• Auftrag 1: Formuliere in den Zeilen den Abschnitt ab der Zeile mit „Mask anything matching“ bis einschließlich der letzten Zeile neu, indem du „attached image“ durch „attached CT slice“ ersetzt und alles andere unverändert lässt. Die Bilder gehören nicht in die Antwort.

___ Quelldokument

Ein Safran-Tee unter dem Schattendach bei Christine Ferrari, danach eine Tajine - natürlich mit Safran - und ein Dessert; das sollte man sich nicht entgehen lassen. Die ausgewanderte Schweizerin hat auf einem Stück Land unweit von Marrakech, in Ourika, eine wahre Oase aufgebaut; mit Durchhaltevermögen und dem Glauben daran, dass sie es schaffen kann. 

Ihre spannende Geschichte hat sie in einem Buch aufgeschrieben, das sich zu lesen lohnt. Christine ist eine freundliche, lebensfrohe Frau, die uns liebevoll umsorgt. Wir können den Aufenthalt im Paradis du Safran mit allen Sinnen genießen. Zwei Pfaue schreien dann und wann, als ich durch den Garten schlendere; rieche und taste.

Der Barfußweg ist ein besonderes Erlebnis. Obwohl ich sehen kann, worauf ich gehe, bin ich dennoch oft überrascht, wie es sich unter meinen Füßen anfühlt. Kitzeln, stechen, kratzen, wärmen, kühlen, samtweich, steinhart - eine kleine Sinnesreise, die am Ende in einem Wechselbad der Blütenwasser endet. Wellness kann so schön sein.

Frisch erholt und geerdet setze ich mich dann an den Tisch, diskutiere mit Christine bei einem Glas Tee über ihre Plantage, die Schwierigkeiten und die Lösungen. Ich erfahre sehr viel über Safran, seine heilende Wirkung und wie man Fälschungen von echtem Safran unterscheiden kann. Weil Safran sehr teuer ist, gibt es logisch auch Betrug. Wenn man nicht aufpasst, kauft man unter Umständen sogar Papier, getrocknete Fleischfäden, Haare oder Plastik. Safran muss immer dunkel gelagert werden. Wenn ich ihn also an einem Marktstand, in der prallen Sonne ausgestellt sehe, dann handelt es sich entweder um eine sehr mindere Qualität oder um Fälschungen.

Ich kenne bisher nur Rezepte mit Reis oder Couscous. Eingelegte Zucchetti mit Safran kenne ich aus Italien. Dann ist aber schon bald fertig. Meine Geschmacksknospen jubeln, als der Tee an ihnen vorüberperlt. Würzig-süß, erfrischend und belebend. Auch beim Dessert hört man ausser dem Kratzen des Löffelchens und einem überzeugenden "Mmmh" nichts. Die Tajine ist ebenfalls herrlich ausgewogen gewürzt; die Köchinnen beherrschen ihr Fach. Hier muss man übrigens keine Angst haben, wenn man das servierte Essen nicht schafft. Nichts wird weggeworfen. Alles wird wiederverwertet; notfalls auch zu Tierfutter weiterverarbeitet - die Esel kriegen wohl nebst ihrem Heu auch sehr leckere Mahlzeiten.

______
___ Eingabedaten

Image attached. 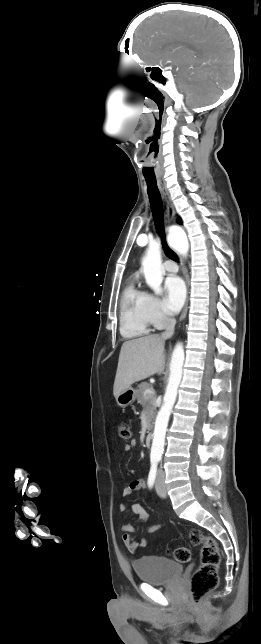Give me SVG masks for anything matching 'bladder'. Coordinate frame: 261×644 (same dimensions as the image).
<instances>
[{
	"label": "bladder",
	"mask_w": 261,
	"mask_h": 644,
	"mask_svg": "<svg viewBox=\"0 0 261 644\" xmlns=\"http://www.w3.org/2000/svg\"><path fill=\"white\" fill-rule=\"evenodd\" d=\"M134 571L144 583L152 585L167 584L177 579L183 566L173 560L156 555L142 556L133 562Z\"/></svg>",
	"instance_id": "bladder-1"
}]
</instances>
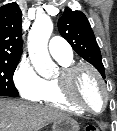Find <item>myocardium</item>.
<instances>
[{
    "instance_id": "obj_1",
    "label": "myocardium",
    "mask_w": 117,
    "mask_h": 131,
    "mask_svg": "<svg viewBox=\"0 0 117 131\" xmlns=\"http://www.w3.org/2000/svg\"><path fill=\"white\" fill-rule=\"evenodd\" d=\"M83 70L89 71L96 78L102 90L103 106L99 111H95L92 108H90L87 104L81 101L76 95L75 81L78 74ZM57 82L64 98L67 101H69L71 104L83 110L84 112H87L90 114H100L106 109L108 105V101H109L108 91L106 89V85L102 76L93 66L87 63H72L62 68L60 75L57 78Z\"/></svg>"
}]
</instances>
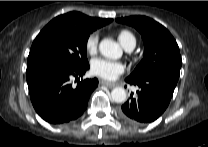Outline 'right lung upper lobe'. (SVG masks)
Segmentation results:
<instances>
[{
  "mask_svg": "<svg viewBox=\"0 0 208 147\" xmlns=\"http://www.w3.org/2000/svg\"><path fill=\"white\" fill-rule=\"evenodd\" d=\"M112 19H103V18H93L86 16L80 12H69L63 15H60L56 18H54L51 22H70L74 24H78L81 26H85L87 28H91L93 30H96L97 28H100L108 23H110Z\"/></svg>",
  "mask_w": 208,
  "mask_h": 147,
  "instance_id": "obj_1",
  "label": "right lung upper lobe"
}]
</instances>
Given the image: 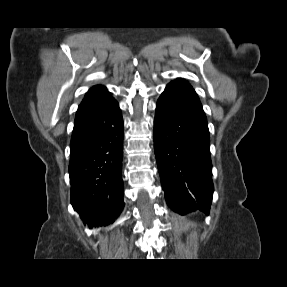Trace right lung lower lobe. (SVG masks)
<instances>
[{"label": "right lung lower lobe", "instance_id": "98d812e1", "mask_svg": "<svg viewBox=\"0 0 287 287\" xmlns=\"http://www.w3.org/2000/svg\"><path fill=\"white\" fill-rule=\"evenodd\" d=\"M71 204L85 224L112 223L123 202V118L116 100L76 115L70 144Z\"/></svg>", "mask_w": 287, "mask_h": 287}]
</instances>
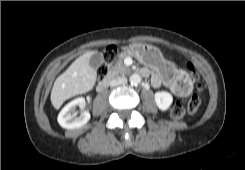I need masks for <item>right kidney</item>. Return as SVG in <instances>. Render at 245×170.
Wrapping results in <instances>:
<instances>
[{"instance_id": "1", "label": "right kidney", "mask_w": 245, "mask_h": 170, "mask_svg": "<svg viewBox=\"0 0 245 170\" xmlns=\"http://www.w3.org/2000/svg\"><path fill=\"white\" fill-rule=\"evenodd\" d=\"M76 106L84 107L85 99L83 97H78L71 102H69L59 113L58 123L62 128L65 129H75L85 125L90 119V113L88 111H83L79 116H76L75 109Z\"/></svg>"}]
</instances>
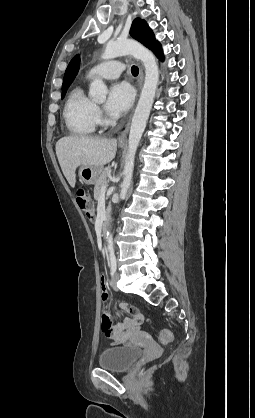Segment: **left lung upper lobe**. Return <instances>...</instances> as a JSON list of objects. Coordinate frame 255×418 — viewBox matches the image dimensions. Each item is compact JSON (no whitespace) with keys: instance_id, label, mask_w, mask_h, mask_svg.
I'll list each match as a JSON object with an SVG mask.
<instances>
[{"instance_id":"1","label":"left lung upper lobe","mask_w":255,"mask_h":418,"mask_svg":"<svg viewBox=\"0 0 255 418\" xmlns=\"http://www.w3.org/2000/svg\"><path fill=\"white\" fill-rule=\"evenodd\" d=\"M130 34L134 39L141 42L152 51L160 45V43L155 40L152 30L148 27L146 22L140 18L133 21Z\"/></svg>"}]
</instances>
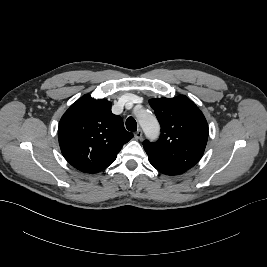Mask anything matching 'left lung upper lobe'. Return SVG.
<instances>
[{
	"instance_id": "obj_1",
	"label": "left lung upper lobe",
	"mask_w": 267,
	"mask_h": 267,
	"mask_svg": "<svg viewBox=\"0 0 267 267\" xmlns=\"http://www.w3.org/2000/svg\"><path fill=\"white\" fill-rule=\"evenodd\" d=\"M161 125L157 142H143L153 166L188 170L202 157L208 124L199 108L186 96L149 100Z\"/></svg>"
}]
</instances>
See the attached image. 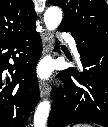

______

• Auftrag 2: Wie lautet der Satz „Safran muss immer dunkel gelagert werden.“ aus dem Text über die Safranplantage auf Englisch?

• Lösung 1:
Mask anything matching 'left lung upper lobe'. Return SVG.
<instances>
[{
	"instance_id": "obj_1",
	"label": "left lung upper lobe",
	"mask_w": 267,
	"mask_h": 267,
	"mask_svg": "<svg viewBox=\"0 0 267 267\" xmlns=\"http://www.w3.org/2000/svg\"><path fill=\"white\" fill-rule=\"evenodd\" d=\"M161 125L157 142H143L153 166L188 170L202 157L208 124L199 108L186 96L149 100Z\"/></svg>"
}]
</instances>
See the attached CT slice. 

• Lösung 2: Saffron must always be stored in the dark.